▶ [WORK TO BE COMPLETED] Should the word "protection" occur in a line of the records, copy that line.

═══ MATERIAL FOR THE TASK

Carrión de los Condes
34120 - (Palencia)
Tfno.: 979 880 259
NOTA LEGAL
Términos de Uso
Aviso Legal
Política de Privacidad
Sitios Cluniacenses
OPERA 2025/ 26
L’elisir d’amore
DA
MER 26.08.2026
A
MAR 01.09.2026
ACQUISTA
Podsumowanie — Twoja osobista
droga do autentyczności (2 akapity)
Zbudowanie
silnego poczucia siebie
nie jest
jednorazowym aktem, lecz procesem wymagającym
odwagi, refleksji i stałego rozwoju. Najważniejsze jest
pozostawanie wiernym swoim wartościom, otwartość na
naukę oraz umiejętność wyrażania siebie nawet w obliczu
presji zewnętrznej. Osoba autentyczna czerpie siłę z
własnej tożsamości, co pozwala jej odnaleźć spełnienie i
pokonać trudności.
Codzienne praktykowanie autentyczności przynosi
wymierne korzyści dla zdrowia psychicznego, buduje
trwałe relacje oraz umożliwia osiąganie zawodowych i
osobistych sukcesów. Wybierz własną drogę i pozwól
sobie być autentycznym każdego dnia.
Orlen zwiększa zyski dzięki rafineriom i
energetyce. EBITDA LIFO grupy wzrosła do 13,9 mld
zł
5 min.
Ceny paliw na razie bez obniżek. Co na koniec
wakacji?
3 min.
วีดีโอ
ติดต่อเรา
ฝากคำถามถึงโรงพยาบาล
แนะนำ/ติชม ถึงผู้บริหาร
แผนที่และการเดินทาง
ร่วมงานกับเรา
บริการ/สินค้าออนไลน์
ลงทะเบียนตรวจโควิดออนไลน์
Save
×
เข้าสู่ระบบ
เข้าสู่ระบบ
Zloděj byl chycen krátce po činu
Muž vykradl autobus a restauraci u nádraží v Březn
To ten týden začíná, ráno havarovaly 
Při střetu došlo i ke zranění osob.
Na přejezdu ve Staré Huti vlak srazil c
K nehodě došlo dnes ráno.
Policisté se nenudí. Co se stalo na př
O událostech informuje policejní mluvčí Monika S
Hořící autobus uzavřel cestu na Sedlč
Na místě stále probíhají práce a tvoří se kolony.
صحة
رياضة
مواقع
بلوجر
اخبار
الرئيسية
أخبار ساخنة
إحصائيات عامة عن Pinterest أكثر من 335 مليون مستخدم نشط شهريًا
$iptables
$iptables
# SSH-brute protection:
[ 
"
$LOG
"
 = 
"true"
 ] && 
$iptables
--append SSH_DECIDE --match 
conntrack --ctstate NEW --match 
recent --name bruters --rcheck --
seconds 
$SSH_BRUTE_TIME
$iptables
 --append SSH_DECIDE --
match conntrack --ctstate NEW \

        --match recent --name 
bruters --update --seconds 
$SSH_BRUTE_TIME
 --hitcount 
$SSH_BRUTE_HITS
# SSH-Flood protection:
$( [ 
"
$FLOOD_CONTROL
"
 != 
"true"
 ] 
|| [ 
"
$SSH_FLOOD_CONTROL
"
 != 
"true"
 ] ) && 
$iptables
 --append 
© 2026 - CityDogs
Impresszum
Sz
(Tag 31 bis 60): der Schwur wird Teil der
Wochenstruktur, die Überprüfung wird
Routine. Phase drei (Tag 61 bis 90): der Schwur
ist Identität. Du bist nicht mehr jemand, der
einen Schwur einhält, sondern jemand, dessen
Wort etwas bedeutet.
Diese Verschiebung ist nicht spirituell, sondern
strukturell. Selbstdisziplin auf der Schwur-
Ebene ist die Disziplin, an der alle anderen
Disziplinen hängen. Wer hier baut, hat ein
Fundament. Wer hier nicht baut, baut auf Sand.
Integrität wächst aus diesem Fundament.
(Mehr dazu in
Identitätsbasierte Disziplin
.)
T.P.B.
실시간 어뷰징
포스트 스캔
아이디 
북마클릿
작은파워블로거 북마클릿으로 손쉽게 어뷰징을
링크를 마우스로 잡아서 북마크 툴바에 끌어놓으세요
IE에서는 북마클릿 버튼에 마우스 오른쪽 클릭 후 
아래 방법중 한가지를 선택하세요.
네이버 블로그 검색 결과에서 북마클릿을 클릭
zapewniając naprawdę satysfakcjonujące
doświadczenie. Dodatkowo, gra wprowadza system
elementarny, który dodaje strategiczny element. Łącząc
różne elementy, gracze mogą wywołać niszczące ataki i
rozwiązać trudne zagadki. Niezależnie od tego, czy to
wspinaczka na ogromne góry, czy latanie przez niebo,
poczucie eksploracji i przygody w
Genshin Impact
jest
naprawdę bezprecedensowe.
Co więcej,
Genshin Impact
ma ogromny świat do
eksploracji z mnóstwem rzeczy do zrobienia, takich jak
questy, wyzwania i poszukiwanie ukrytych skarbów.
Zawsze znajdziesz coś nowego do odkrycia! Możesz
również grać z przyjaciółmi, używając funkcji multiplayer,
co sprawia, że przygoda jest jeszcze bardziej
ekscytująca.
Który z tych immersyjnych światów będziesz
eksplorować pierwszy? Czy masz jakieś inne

══════

▶ [OUTPUT FOR THIS TASK]
# SSH-brute protection:
# SSH-Flood protection:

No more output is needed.